Some research of this nature has been conducted by perusal of old images; photographs, paintings, statuary and so forth. Those who experienced it are silent, leaving only artifacts from which to extrapolate.

The notion of a vast, empty puzzle table is exact. Collectors, accumulators and scholars all work to populate the table, and all contribute what they can. What is written is sometimes correct, often not. Traders in antique cultural artifacts have long influenced the language - and therefore the conceptualisation - of this research. We've seen this here. Even museum curators have not infrequently gotten it wrong.

We live in fortunate times for research, as a planet-wide information system is being implemented. Availability of information (and disinformation, alas) has never been greater. Communications between isolated individuals with common interests has laid the groundwork for a far more extensive study of obscure areas of interest and endeavor.

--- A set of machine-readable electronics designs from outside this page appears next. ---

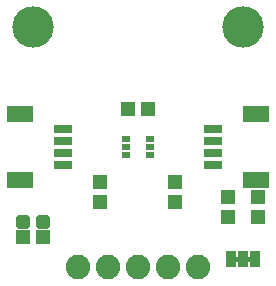
<source format=gts>
G75*
%MOIN*%
%OFA0B0*%
%FSLAX25Y25*%
%IPPOS*%
%LPD*%
%AMOC8*
5,1,8,0,0,1.08239X$1,22.5*
%
%ADD10R,0.04737X0.05131*%
%ADD11C,0.01990*%
%ADD12C,0.08200*%
%ADD13R,0.08674X0.05524*%
%ADD14R,0.06115X0.03162*%
%ADD15R,0.05131X0.04737*%
%ADD16C,0.13800*%
%ADD17R,0.03300X0.05800*%
%ADD18C,0.00500*%
%ADD19R,0.02572X0.01981*%
D10*
X0145833Y0066654D03*
X0145833Y0073346D03*
X0170833Y0073346D03*
X0170833Y0066654D03*
X0188333Y0068346D03*
X0198333Y0068346D03*
X0198333Y0061654D03*
X0188333Y0061654D03*
D11*
X0128159Y0061373D02*
X0128159Y0058627D01*
X0125413Y0058627D01*
X0125413Y0061373D01*
X0128159Y0061373D01*
X0128159Y0060517D02*
X0125413Y0060517D01*
X0121254Y0061373D02*
X0121254Y0058627D01*
X0118508Y0058627D01*
X0118508Y0061373D01*
X0121254Y0061373D01*
X0121254Y0060517D02*
X0118508Y0060517D01*
D12*
X0138333Y0045000D03*
X0148333Y0045000D03*
X0158333Y0045000D03*
X0168333Y0045000D03*
X0178333Y0045000D03*
D13*
X0197802Y0073976D03*
X0197802Y0096024D03*
X0118865Y0096024D03*
X0118865Y0073976D03*
D14*
X0133333Y0079094D03*
X0133333Y0083031D03*
X0133333Y0086969D03*
X0133333Y0090906D03*
X0183333Y0090906D03*
X0183333Y0086969D03*
X0183333Y0083031D03*
X0183333Y0079094D03*
D15*
X0161680Y0097500D03*
X0154987Y0097500D03*
X0126680Y0055000D03*
X0119987Y0055000D03*
D16*
X0123333Y0125000D03*
X0193333Y0125000D03*
D17*
X0193333Y0047500D03*
X0189333Y0047500D03*
X0197333Y0047500D03*
D18*
X0196083Y0047478D02*
X0194583Y0047478D01*
X0194583Y0047000D02*
X0194583Y0048000D01*
X0196083Y0048000D01*
X0196083Y0047000D01*
X0194583Y0047000D01*
X0194583Y0047976D02*
X0196083Y0047976D01*
X0192083Y0047976D02*
X0190583Y0047976D01*
X0190583Y0048000D02*
X0192083Y0048000D01*
X0192083Y0047000D01*
X0190583Y0047000D01*
X0190583Y0048000D01*
X0190583Y0047478D02*
X0192083Y0047478D01*
D19*
X0162172Y0082441D03*
X0162172Y0085000D03*
X0162172Y0087559D03*
X0154495Y0087559D03*
X0154495Y0085000D03*
X0154495Y0082441D03*
M02*

</source>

The effort now seems to consist in populating the puzzle table with pieces, and establishing frameworks within which the pieces can be organised. In time, it is to be hoped that documentation from the source cultures can be found, processed and translated to aid in the creation of filters through which artifacts may be viewed, and perhaps understood, in a fashion that approximates their long-lost original reality.

So far we have the beginning of he creation of tools for the study; expanding and refining the available information continues. The more varied viewpoints that can be brought to bear on the topics of interest, the better. Sorting through the resulting glut of information and misinformation will continue to be the ongoing challenge.